The five-day event based around making the benefits of digitalization tangible, Hannover Messe 2017, has concluded. Organizers spoke of a thriving event where the potential of intelligent robots, adaptive machines and integrated energy systems were discussed at length.
“More attendees, more solutions, more international – that aptly sums up Hannover Messe 2017,” said Dr. Jochen Köckler, member of the managing board at Deutsche Messe. “Over the past five days, Hannover has served as a global hub for all things related to Industry 4.0. Every sector involved in the digitalization of industry was on hand to showcase its answers to the key question faced by industrial enterprises everywhere: How can I best get my company into shape for the digital future?
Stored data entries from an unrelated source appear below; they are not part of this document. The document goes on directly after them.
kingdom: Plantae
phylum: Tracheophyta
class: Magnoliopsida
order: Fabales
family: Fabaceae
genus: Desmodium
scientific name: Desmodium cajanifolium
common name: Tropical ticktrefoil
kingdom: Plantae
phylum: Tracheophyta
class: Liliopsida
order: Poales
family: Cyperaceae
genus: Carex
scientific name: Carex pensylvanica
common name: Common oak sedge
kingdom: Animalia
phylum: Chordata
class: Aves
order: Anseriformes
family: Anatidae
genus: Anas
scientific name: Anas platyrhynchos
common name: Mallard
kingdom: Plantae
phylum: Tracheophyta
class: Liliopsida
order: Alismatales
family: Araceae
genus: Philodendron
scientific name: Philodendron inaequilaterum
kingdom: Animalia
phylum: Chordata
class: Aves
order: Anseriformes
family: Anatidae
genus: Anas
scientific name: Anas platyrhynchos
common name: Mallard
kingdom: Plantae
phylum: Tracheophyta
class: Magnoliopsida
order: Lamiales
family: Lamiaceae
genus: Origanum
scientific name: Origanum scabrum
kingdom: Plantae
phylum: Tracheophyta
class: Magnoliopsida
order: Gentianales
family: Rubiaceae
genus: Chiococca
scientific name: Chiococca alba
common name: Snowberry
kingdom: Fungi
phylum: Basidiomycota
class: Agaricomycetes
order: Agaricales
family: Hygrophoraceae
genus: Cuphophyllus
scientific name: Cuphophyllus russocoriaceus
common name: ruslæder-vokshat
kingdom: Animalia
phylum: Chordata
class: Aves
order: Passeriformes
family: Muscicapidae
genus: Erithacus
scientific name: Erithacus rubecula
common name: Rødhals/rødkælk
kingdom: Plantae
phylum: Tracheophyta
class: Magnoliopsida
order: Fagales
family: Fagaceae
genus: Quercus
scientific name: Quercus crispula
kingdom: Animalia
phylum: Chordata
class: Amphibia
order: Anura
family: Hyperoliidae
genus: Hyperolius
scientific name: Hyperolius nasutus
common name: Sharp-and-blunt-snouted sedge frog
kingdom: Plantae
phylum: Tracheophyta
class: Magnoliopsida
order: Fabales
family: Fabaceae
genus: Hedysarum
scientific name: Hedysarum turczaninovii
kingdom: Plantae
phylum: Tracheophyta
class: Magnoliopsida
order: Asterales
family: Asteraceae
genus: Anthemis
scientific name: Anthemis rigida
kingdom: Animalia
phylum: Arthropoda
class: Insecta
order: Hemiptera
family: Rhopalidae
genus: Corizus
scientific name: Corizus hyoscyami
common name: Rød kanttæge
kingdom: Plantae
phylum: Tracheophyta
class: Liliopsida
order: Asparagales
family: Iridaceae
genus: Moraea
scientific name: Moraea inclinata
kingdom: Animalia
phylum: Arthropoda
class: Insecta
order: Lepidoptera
Hannover Messe has resoundingly underscored its value as a prime source of orientation for decision-makers from around the globe."
The show had a lead theme of “Integrated Industry – Creating Value,” which was able to put a spotlight on the benefits of Industry 4.0 and the role of humans in integrated factories. As this year’s featured partner country, Poland called attention to the need for close cooperation throughout Europe.
"Hannover Messe 2017 has served as an unsurpassed showcase for the mechanical engineering sector," said Thilo Brodtmann, managing director of the German Engineering Federation (VDMA). "Industry 4.0 is now well past the trial stage, and is already generating real benefits in application. The show clearly reflected the industry’s buoyant mood – a mood powered by having exactly what it takes to get the job done for the benefit of people everywhere. And when it comes to international competition, we are definitely among the frontrunners."
According to organizers, of the show’s 225,000 attendees (up from 217,000 in 2015 as the most recent comparable event), more than 75,000 came from abroad. "This is an unprecedented figure in the 70-year history of Hannover Messe,” Köckler said. The largest number of foreign visitors came from China (9,000), followed by the Netherlands (6,200), India (5,300) and Poland, whose 5,000 visitors set a new partner country record. The long-term impact of partner country participation was underscored by an impressive 3,000 visitors from the U.S. as last year’s partner.
"There was huge interest in the displays in the robotics halls," Köckler said. "Not only are cobots an exciting prospect for large companies – many SMEs were also at Hannover Messe to find out about these new helpers for their manufacturing operations.”
Organizers also found that previously sensors were viewed as the main technology item connecting up different machines, but this year’s event put platform solutions to the fore. Concretely, this refers to cloud-based network connections for the entire production operations, including data collection and analysis. "The trend towards the ‘digital twin’ concept in the production environment is opening up entirely new vistas for industry,” said Köckler.
Exhibitors in the energy halls showed how the energy systems of the future might operate. The focus was on new energy storage technologies, which included serial production-ready electrolysis stacks, making hydrogen solutions a viable alternative even today.
Hannover Messe organizers found that while with almost every passing week, another consultant study is published with dire warnings that SMEs are not ready for digitalization that that was not the case at the event. “Hannover Messe 2017 has told a different story,” said Köckler, pointing to the numerous component supplier companies exhibiting. “These companies are now digitalizing their processes and establishing connectivity with their partners, because they know that their customers – from the automotive industry, for example – expect the end-to-end digital tracking of each and every part every component.”
Following on the heels of last year’s successful launch, the “Young Tech Enterprises” segment of the fair enabled young businesses to introduce themselves to potential investors, customers and partners. More than 150 startups were on hand, exhibiting storage devices for renewable energy networks, operating systems for augmented reality and mini-wind power plants for cars and trains.
Featured as this year’s partner country, Poland sent a total of 200 companies to Hannover, highlighting the country’s credentials as an industrial location.
In 2018, the next Hannover Messe will run from April 23 to 27 with Mexico as its official partner country.